Durante todo aquello, no dejaba de recordar la lúgubre sentencia de Constantine. La forma en que lo cribarían. ¿Acaso no habían prohibido la criba por fuego? Goddard debía de haberla reinstaurado. O puede que sólo la hubiese permitido para aquella criba especial. Por más que Rowan se intentaba convencer de que no lo temía, no había manera. No le daba miedo la criba, sino el dolor, y habría de sobra, porque Goddard se aseguraría de apagarle los nanobots para que sintiera todo hasta el último segundo. Sufriría como los herejes y las brujas de épocas más ignorantes.

La idea del final de su vida no le resultaba tan problemática. De hecho, se había convertido en algo curiosamente habitual. Había muerto tantas veces, de tantas formas, que estaba acostumbrado. Le daba el mismo miedo que quedarse dormido… Lo que, a menudo, era peor, porque, cuando dormía, tenía pesadillas. Al menos, morturiento no se soñaba, y la única diferencia entre estar morturiento y estar muerto era el tiempo que duraba aquel estado. Puede que, como algunos creían, la muerte verdadera acabara por llevar a la gente a un lugar glorioso, inimaginable para los vivos. Así intentaba Rowan suavizar el destino que le esperaba.

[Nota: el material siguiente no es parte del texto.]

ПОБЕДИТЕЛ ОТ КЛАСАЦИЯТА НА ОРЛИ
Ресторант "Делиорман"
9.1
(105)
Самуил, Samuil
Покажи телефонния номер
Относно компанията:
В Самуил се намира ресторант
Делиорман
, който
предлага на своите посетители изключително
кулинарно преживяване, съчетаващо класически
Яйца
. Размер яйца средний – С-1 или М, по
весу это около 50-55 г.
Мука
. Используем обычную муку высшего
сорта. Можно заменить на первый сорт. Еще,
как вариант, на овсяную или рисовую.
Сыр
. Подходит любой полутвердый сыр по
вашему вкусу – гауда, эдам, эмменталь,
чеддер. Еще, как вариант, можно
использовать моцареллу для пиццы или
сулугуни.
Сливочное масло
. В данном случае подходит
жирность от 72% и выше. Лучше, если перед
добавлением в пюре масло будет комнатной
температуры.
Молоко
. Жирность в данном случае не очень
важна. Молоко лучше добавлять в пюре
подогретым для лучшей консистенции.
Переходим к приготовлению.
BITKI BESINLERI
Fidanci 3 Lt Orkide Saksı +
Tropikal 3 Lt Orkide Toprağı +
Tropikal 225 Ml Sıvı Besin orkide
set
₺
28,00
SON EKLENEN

También intentó suavizarlo pensando en Citra. No había sabido nada de ella y no cometería la estupidez de preguntar a Constantine ni a nadie, porque no tenía ni idea de quién estaba al tanto de que seguía con vida. Goddard sí, sin duda: había enviado a la suma dalle de Occimérica a recuperarlos a los dos. Pero, si Citra había escapado, la mejor forma de ayudarla era no hablar de ella en compañía hostil.

Teniendo en cuenta cuál era el final del serpenteante camino que recorría, esperaba que ella se encontrara en mejores circunstancias.